Web特集
2009年10月16日
建築塗料特集2009 動き始めたメーカー新戦略 生活者への価値訴求に焦点
建築汎用分野はこれまで、各社横並びの製品をバッチで製造し、後は塗料流通にお任せといったスタイルが一般的であった。パイの縮小に連動して出荷数量も減少するに任せ、需要創出のための道筋も見出せないままウレタンからシリコン、フッ素といった塗料グレードのアップで食いつないできたというのが実態だ。
しかし収益源であった自動車、電気、建材などの需要が大きく落ち込み、改めて建築分野のテコ入れに迫られているというのが実情だが、「それ行け、やれ行け」といったような従来のドブ板的な営業手法では市場は反応しなくなっている。

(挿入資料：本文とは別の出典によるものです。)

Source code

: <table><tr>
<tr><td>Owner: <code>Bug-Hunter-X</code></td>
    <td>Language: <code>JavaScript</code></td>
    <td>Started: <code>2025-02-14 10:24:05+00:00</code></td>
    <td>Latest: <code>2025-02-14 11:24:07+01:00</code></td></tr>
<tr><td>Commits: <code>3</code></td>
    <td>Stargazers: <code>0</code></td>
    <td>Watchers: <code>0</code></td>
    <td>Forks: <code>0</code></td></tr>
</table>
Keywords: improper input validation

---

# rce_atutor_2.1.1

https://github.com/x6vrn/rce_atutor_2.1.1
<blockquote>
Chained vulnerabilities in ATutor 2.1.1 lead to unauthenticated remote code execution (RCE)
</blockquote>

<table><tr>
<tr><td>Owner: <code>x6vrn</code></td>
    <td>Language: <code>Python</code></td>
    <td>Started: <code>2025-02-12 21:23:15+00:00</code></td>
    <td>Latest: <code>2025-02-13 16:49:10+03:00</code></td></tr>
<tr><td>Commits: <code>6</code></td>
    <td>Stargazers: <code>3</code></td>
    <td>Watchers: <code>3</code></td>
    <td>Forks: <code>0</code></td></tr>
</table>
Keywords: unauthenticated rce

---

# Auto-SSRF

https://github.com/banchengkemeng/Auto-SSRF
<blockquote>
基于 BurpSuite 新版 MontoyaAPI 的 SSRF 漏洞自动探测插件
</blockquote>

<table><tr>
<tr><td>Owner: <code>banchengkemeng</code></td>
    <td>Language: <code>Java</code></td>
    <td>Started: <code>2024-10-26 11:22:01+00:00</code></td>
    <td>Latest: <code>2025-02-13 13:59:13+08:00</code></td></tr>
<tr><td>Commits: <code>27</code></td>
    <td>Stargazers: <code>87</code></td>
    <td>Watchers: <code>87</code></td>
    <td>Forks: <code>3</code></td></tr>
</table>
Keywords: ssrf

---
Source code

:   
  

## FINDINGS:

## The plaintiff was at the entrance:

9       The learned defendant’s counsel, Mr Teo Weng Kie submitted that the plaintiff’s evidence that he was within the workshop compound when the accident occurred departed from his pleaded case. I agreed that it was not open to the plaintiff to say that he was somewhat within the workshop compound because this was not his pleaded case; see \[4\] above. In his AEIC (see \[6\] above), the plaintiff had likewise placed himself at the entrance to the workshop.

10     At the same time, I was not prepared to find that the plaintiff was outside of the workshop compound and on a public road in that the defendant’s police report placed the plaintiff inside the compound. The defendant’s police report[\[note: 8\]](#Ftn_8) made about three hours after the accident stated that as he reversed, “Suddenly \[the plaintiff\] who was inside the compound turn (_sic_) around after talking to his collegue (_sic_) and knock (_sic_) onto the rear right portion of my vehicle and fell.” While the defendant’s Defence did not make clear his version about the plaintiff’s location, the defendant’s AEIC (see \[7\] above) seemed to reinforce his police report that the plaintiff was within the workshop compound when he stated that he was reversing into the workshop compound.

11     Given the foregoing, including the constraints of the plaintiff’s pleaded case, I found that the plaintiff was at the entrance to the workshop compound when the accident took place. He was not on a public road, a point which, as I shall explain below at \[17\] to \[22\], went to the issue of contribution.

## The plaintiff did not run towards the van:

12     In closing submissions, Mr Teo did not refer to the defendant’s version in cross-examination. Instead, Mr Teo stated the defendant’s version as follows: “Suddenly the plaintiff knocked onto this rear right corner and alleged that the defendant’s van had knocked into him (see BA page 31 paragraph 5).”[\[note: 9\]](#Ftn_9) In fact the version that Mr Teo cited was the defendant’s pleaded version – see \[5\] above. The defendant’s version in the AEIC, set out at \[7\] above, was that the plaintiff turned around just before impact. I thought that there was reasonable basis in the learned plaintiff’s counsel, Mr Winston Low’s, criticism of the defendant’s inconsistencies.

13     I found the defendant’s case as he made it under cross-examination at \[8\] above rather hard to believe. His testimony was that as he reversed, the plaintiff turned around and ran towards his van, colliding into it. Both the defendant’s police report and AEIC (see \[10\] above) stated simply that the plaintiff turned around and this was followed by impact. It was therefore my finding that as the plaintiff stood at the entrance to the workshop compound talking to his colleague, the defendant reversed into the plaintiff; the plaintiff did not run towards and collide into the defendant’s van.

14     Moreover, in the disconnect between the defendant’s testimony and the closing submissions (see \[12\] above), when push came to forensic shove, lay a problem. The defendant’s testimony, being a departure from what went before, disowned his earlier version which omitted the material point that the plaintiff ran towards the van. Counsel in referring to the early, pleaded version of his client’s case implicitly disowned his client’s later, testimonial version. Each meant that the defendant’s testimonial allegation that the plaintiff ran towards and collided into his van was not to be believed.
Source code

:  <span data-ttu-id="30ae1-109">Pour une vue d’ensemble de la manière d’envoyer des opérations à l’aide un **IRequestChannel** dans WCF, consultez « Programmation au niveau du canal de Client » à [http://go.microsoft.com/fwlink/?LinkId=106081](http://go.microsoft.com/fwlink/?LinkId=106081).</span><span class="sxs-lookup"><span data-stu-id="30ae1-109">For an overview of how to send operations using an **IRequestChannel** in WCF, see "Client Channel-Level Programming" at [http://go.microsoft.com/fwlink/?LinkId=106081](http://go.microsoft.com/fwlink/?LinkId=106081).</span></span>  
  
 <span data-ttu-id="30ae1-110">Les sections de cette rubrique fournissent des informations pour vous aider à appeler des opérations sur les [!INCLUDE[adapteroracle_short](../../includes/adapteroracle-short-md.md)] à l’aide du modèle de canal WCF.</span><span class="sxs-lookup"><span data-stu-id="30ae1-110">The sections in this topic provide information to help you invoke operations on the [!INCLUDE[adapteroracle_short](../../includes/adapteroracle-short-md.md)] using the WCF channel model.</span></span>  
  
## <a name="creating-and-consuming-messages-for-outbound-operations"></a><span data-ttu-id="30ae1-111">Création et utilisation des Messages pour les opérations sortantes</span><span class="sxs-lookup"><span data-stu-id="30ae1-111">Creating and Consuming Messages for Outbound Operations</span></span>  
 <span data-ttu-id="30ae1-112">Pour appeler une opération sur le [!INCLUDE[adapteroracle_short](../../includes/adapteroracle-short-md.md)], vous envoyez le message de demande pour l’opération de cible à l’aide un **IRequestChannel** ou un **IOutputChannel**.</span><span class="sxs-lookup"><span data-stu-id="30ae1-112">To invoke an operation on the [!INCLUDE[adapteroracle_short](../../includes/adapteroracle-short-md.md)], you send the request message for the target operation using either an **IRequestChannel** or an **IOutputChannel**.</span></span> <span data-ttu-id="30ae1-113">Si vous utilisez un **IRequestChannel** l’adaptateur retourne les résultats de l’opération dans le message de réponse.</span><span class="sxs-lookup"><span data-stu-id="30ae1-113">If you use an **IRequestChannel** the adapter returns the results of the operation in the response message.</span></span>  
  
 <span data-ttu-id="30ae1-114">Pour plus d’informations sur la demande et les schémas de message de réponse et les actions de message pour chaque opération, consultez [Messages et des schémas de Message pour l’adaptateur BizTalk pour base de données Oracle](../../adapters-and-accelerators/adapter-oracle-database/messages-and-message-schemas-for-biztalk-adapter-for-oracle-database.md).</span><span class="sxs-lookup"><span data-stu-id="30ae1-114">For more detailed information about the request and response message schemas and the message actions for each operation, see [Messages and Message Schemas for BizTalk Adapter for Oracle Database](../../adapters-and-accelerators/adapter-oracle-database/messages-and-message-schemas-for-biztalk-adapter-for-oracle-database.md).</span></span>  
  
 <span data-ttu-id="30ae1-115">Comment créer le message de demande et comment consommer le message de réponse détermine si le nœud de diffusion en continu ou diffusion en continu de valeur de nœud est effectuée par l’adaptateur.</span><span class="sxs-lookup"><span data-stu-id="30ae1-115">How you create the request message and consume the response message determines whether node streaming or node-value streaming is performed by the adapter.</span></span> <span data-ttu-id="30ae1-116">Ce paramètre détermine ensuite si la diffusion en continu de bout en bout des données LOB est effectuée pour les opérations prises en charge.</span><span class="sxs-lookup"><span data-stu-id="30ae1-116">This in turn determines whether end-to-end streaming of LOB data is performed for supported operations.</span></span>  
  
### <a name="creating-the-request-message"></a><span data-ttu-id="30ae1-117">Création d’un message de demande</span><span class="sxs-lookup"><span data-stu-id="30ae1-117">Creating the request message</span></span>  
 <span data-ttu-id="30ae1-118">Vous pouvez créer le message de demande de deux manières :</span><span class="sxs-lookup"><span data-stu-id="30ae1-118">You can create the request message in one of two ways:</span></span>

また、塗料グレードにしても「行き着くところまで行っており、よほど革新的な技術開発がない限り、塗料製品自体の魅力で需要創出することは難しい」(メーカー関係者)と閉塞感は高い。
塗料流通のある経営者は「耐候性が〇〇年長くなりますよといった一本やりの営業トークはもう通用しなくなっている。需要家のもっと根源的なニーズを揺り起こすアプローチが必要ではないか」と市場で感じ取っている変化を口にする。
そのような市場に対してメーカー各社の販売戦略に変化が生じてきた。関西ペイントは最終顧客である生活者に価値訴求するダイレクトマーケティングに着手。生活者に最も身近な内装で暮らしの場を改善する機能が見えやすい「アレスシックイ」を切り口に需要創出の糸口を探る。
日本ペイントは環境に優しいアメニティ工場といったコンセプトで企業に価値提案する「パワーファクトリー」を始動。また「カラモニー」も製販装の価値連鎖をより明確にして、やはり最終顧客である生活者市場でのブランディングを図るべく再構築に乗り出した。
これらの動きに共通したキーワードは「生活者」だ。これまでほとんどその存在すら認識されることのなかった塗料・塗装に対して、その存在感を高めることで需要創造、価格形成力を持ち、塗料需要を活性化させていくとの動き。
従って、これまでのように耐候性○年、ライフサイクルコスト〇年といった要件は背景に置き、暮らしが便利になる、楽しくなるといった生活者価値の根源に触れることを主としたアプローチが模索されている。
両社の動きひとつとっても建築塗料の売り方が大きく変わりつつあることは明らかだ。
また他の塗料メーカーの動きも様変わりしてきた。特徴的なことは施工業者との結びつきを強める方向の追求。
水谷ペイントは差別化に自信を持つ「ナノコンポジットW」の普及を図る上で、その良さを知ってもらうために経営者自らが全国の塗装店を行脚。同品のファンからなるパートナー施工店が拡充され、同社にとって新たな「壁面需要」創出のための起爆剤となりつつある。
恒和化学工業も戦略を大きく変えた。建築仕上塗材メーカーとしての象徴であったアクリルタイルや弾性タイルなどの主材の製造、供給を取り止め、特徴的なトップコートなどに絞り込んだ製品体系に変更。併せて地域の有力なリフォーム会社など、物件獲得能力の高い企業の指定材料として供給を展開、より効率の高い売り方へと方法を変えている。
ベンチャー企業の動向も見逃せない。アステックペイントジャパンはその発足当初から塗料流通を介さず、施工店との直取引で始動。施主への訴求力が高い製品差別化が鮮明なことから元請志向型の施工店が全国から多数加盟した。更には塗り替えリフォームのブランド化を目的としたフランチャイズ組織「プロタイムズ」を発足、生活者(施主)に有効な営業手法の開発など体系的な戦略が練り上げられつつある。
生活者に直接働きかける経営資源を持たないこうした中小・ベンチャーは、末端市場に最も近い施工店とのつながりを深くし、間接的に自社製品の生活者市場への売込みを図っている構図が見える。
その一方で、大手ハウスメーカーの塗り替えリフォームの受け皿となり、黒子に徹しつつも収益を上げる仕組みづくりにまい進している塗料メーカーも存在する。新築減からリフォームの強化に向かわざるを得ないハウスメーカー事情、また品確法や住宅長寿命化を背景に、塗り替えにおいてもハウスメーカーの存在感が高まってくることを考え合わせれば合理的な選択ともいえる。
こうした一連の動きからあぶりだされてくるのは塗料流通の立ち位置が改めて問われる点。生活者への価値創造を働きかける動きが強まる中で、機能強化が不可欠だ。